### EXTRACT
J.M.W. Turner: Sketchbooks, Drawings and Watercolours

ISBN 978-1-84976-386-8

Joseph Mallord William Turner The Naval Uniforms of a Midshipman, Lieutenant, and Captain c.1821

Joseph Mallord William Turner 1775–1851
Folio 37 Verso:
The Naval Uniforms of a Midshipman, Lieutenant, and Captain c.1821
D17426
Turner Bequest CXCIX 37a
Pencil on white wove paper, 190 x 112 mm
Inscribed by Turner in pencil ‘13’ towards top centre, ‘Mid’ towards top left, ‘Lieut’, towards bottom left, ‘B’ at bottom left, ‘w’ towards bottom right, ‘[?Capt the same two Epaulets | but on wh Collar]’ at bottom right
 
Accepted by the nation as part of the Turner Bequest 1856
As identified by Finberg, this page is dedicated for the most part to annotated descriptions of uniforms.1 It follows another page two leaves previously on folio 36 verso (D17424) which describes different ranks of seafaring costume. Naval uniforms were unique in influencing a ships hierarchy. Positions issued with official garments were considered superior to those which were not, somewhat regardless of the theoretical dynamics.
The uniform sketches are situated across the bottom of the sheet and at left. The latter example demonstrates the attire of a midshipman, and is inscribed by Turner ‘Mid’. Midshipmen were usually young boys volunteering aboard a vessel in order to learn officer duties.2 Nicholas Blake and Richard Lawrence describe the midshipman uniform thus:
Full-dress Single-breasted blue-lined lapel-less blue coat with stand-up collar with a white patch with one button at its back edge; nine evenly spaced small buttons (fouled anchor but no rope border); blue cuffs with three buttons. White waistcoat, breeches, stockings. No epaulettes. Dirk, rather than a sword, on a black leather belt.
Undress Not regulated; typically a plain blue coat modelled on an officer’s, and grey breeches for everyday use.3
Turner’s sketch at far left appears to describe the torso of a midshipman in full dress. The coat is single breasted, without lapels or epaulettes, and a neat row of three buttons is picked out on the only visible cuff. Two diamond shapes either side of the figure’s neck appear to represent the erect collar outlined in Blake and Lawrence’s description. A darkly shaded belt cuts across the diagram at the waist, and the dirk – a small dagger – might be indicated hanging close to his left hip, although this is unclear. Turner also includes a tall top hat, the low brim of which seems to cover half of its model’s face.

### INFORMATION SHOWN
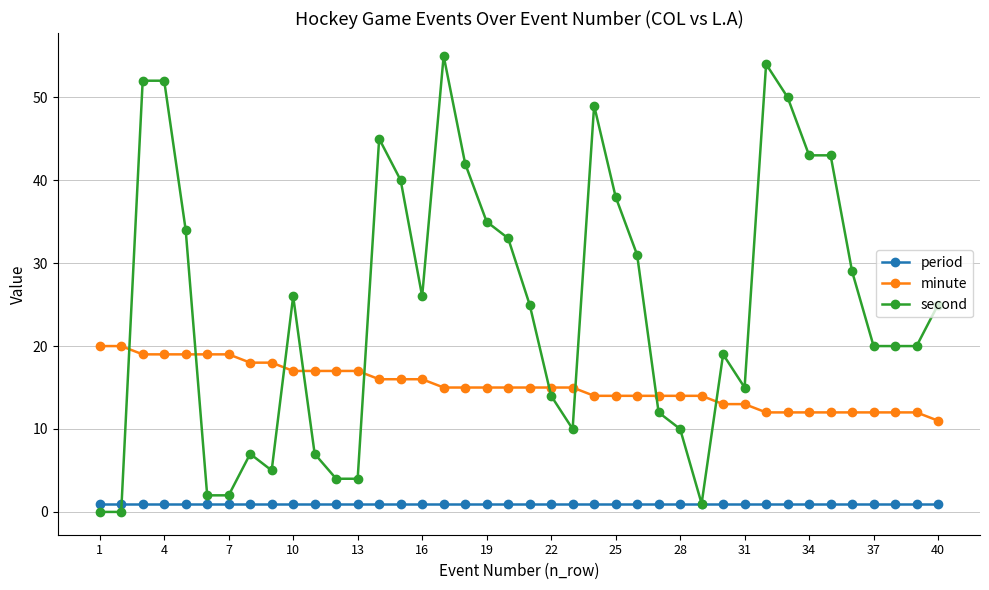

How many lines are shown in the chart?

3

### TASKS
- A) Can you extract the passage of the Turner catalogue entry between "Undress Not regulated;" and "its model’s face.", inclusive?
- B) Could you continue the catalogue entry on Turner's naval uniform sketch from its last sentence?
The data stands apart from the catalogue entry on Turner's naval uniform sketch.

### WRITTEN ANSWERS
- A)
Undress Not regulated; typically a plain blue coat modelled on an officer’s, and grey breeches for everyday use.3
Turner’s sketch at far left appears to describe the torso of a midshipman in full dress. The coat is single breasted, without lapels or epaulettes, and a neat row of three buttons is picked out on the only visible cuff. Two diamond shapes either side of the figure’s neck appear to represent the erect collar outlined in Blake and Lawrence’s description. A darkly shaded belt cuts across the diagram at the waist, and the dirk – a small dagger – might be indicated hanging close to his left hip, although this is unclear. Turner also includes a tall top hat, the low brim of which seems to cover half of its model’s face.

- B)
Immediately below the midshipman uniform there is another brief description of naval costume, chiefly identified by an opulent epaulette at far left. Positioned on the right shoulder, it seems to shows the post-1812 full dress uniform of a lieutenant, characterised by a single gold epaulette worn on the right shoulder.4 The rest of the jacket is largely unelaborated, although appears to be single-breasted. A triangular shape hovering above the coat might constitute a hat. From 1800, lieutenants wore the bicorn hat.5
In the bottom left corner, a sketch inscribed at right with ‘Lieut’ describes a head and shoulders view of a naval lieutenant’s uniform, although here the distinctive epaulette seems to be absent, perhaps indicating that this is a short, practical undress coat. A similar example is illustrated in Blake and Lawrence’s text.6 Turner’s lieutenant has brief facial features and a bicorn hat on his head pulled down, the foreshortened shape of which is indeed similar to that described in less detail further up the page. The right sleeve, at far left, is inscribed with the letter ‘B’, presumably to describe the blue fabric from which the garment was predominantly fashioned. Once again, the collar is upstanding, but here the coat is double breasted and hangs open. Turner is careful again to note the row of three buttons on the visible cuff.
At bottom right a fourth drawing of a coat is accompanied by a longer inscription which runs along the bottom of the page on two lines. It was deciphered by Finberg thus: ‘Capt. the same – two epaulettes, but on wh. Collar’.7 The only differences between the official uniforms of lieutenants and captains were that the latter wore an epaulette on each shoulder, and boasted gold lace on either side of his lapels when in full dress.8 Contrary to the apparent content of Turner’s inscription, the collar of the coat remained blue for a captain under any circumstances; although the cuffs and lapels were white and he would have worn a white waistcoat, breeches, and stockings.9 The letter ‘W’ is inscribed by Turner on the left lapel, presumably as a reminder of this fact. The placement of buttons is once again neatly rendered, although the epaulettes are present only notionally via the inscription, rather than directly sketched.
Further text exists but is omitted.